▼▼▼

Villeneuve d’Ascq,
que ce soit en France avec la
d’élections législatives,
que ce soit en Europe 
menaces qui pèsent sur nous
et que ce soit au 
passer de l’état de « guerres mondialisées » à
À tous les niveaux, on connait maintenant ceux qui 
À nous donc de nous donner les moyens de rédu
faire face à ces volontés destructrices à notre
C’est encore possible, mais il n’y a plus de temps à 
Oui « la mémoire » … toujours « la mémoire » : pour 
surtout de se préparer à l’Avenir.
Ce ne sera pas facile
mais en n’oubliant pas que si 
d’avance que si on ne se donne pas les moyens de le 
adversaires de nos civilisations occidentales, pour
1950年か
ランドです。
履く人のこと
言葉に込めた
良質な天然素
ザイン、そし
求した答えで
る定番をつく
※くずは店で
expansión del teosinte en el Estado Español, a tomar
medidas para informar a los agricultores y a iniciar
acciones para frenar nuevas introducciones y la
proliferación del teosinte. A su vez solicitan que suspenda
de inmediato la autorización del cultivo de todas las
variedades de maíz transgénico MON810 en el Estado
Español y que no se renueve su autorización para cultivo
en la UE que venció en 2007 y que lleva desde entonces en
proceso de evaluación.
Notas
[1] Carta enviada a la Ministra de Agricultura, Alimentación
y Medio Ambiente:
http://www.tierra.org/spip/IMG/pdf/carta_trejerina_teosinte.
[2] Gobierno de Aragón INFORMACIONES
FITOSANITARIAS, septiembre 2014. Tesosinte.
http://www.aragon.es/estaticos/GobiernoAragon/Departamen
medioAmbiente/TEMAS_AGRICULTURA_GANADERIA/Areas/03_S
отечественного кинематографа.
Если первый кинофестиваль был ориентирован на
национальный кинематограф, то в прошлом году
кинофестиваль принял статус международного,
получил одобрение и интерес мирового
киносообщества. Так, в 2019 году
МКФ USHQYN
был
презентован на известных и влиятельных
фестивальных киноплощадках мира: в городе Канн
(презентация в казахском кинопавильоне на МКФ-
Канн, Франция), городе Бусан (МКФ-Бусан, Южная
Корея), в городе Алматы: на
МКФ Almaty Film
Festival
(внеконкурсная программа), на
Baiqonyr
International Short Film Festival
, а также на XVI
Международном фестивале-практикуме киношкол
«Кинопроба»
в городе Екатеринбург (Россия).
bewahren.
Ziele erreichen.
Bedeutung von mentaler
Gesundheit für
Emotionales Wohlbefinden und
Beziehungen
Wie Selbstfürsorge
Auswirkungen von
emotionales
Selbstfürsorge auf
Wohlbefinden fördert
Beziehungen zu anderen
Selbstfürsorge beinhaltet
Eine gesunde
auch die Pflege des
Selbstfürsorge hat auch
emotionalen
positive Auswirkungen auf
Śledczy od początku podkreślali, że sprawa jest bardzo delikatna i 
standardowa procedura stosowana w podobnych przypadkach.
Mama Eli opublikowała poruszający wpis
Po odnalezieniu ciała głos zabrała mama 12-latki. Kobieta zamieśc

▲▲▲

Find every line in the records that holds the word "городе", then state the count alone.

4